*Problem to work on*
Give back unchanged every line from the one containing "najlepsze co można dostać od Marcina" down to the one containing "значений), наличие централизованной системы", including both of those lines. Leave the pictures out of your answer.

*Records supplied*
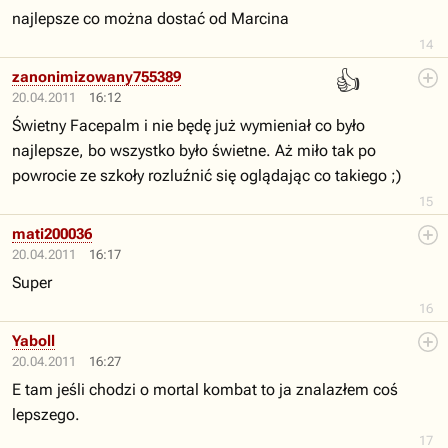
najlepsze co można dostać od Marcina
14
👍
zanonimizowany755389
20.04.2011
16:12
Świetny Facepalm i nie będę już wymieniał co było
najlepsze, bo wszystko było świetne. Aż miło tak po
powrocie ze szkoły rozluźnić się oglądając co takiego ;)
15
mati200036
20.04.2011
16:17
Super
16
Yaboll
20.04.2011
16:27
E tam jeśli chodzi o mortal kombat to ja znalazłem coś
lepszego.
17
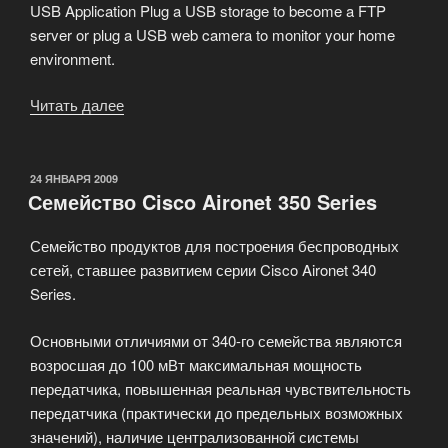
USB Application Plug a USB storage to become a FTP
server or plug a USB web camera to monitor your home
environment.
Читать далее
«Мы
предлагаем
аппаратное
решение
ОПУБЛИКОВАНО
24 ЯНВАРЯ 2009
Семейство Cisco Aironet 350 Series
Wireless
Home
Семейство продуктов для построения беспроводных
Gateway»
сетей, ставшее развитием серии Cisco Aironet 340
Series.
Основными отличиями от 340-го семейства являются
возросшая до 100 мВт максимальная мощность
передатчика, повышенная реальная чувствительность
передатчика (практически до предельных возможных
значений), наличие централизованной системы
==
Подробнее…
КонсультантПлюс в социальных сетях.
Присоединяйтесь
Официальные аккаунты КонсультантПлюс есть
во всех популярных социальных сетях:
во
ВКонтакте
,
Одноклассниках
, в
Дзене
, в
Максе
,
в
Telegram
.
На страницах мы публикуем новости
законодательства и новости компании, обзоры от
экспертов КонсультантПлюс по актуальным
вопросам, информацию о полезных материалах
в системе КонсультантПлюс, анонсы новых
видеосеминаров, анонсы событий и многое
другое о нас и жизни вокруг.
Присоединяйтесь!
---
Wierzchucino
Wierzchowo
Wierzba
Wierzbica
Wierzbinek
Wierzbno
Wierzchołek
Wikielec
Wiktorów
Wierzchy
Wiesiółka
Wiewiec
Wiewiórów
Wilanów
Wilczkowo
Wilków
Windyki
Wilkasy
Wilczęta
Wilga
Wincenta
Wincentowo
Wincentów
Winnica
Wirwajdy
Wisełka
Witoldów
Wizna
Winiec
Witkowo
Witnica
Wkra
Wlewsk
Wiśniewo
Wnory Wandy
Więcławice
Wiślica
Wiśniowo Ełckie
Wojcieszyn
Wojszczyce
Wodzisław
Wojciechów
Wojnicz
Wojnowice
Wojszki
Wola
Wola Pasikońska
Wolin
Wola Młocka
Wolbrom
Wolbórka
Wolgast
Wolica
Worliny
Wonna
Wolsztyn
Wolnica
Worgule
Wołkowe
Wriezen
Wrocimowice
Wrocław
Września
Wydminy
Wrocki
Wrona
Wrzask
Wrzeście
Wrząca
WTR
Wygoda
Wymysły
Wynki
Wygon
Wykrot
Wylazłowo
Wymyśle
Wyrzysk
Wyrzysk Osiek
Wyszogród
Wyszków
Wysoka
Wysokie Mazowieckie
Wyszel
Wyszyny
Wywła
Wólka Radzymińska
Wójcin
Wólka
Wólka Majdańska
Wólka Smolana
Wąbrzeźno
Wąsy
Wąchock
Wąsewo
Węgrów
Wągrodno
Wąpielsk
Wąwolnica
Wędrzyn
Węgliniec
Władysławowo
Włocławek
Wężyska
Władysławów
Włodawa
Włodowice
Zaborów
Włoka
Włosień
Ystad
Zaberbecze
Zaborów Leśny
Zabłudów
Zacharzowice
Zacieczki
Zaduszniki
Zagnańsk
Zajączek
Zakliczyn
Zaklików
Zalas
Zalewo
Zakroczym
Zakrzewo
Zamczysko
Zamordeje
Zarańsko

*Solution below*
najlepsze co można dostać od Marcina
14
👍
zanonimizowany755389
20.04.2011
16:12
Świetny Facepalm i nie będę już wymieniał co było
najlepsze, bo wszystko było świetne. Aż miło tak po
powrocie ze szkoły rozluźnić się oglądając co takiego ;)
15
mati200036
20.04.2011
16:17
Super
16
Yaboll
20.04.2011
16:27
E tam jeśli chodzi o mortal kombat to ja znalazłem coś
lepszego.
17
USB Application Plug a USB storage to become a FTP
server or plug a USB web camera to monitor your home
environment.
Читать далее
«Мы
предлагаем
аппаратное
решение
ОПУБЛИКОВАНО
24 ЯНВАРЯ 2009
Семейство Cisco Aironet 350 Series
Wireless
Home
Семейство продуктов для построения беспроводных
Gateway»
сетей, ставшее развитием серии Cisco Aironet 340
Series.
Основными отличиями от 340-го семейства являются
возросшая до 100 мВт максимальная мощность
передатчика, повышенная реальная чувствительность
передатчика (практически до предельных возможных
значений), наличие централизованной системы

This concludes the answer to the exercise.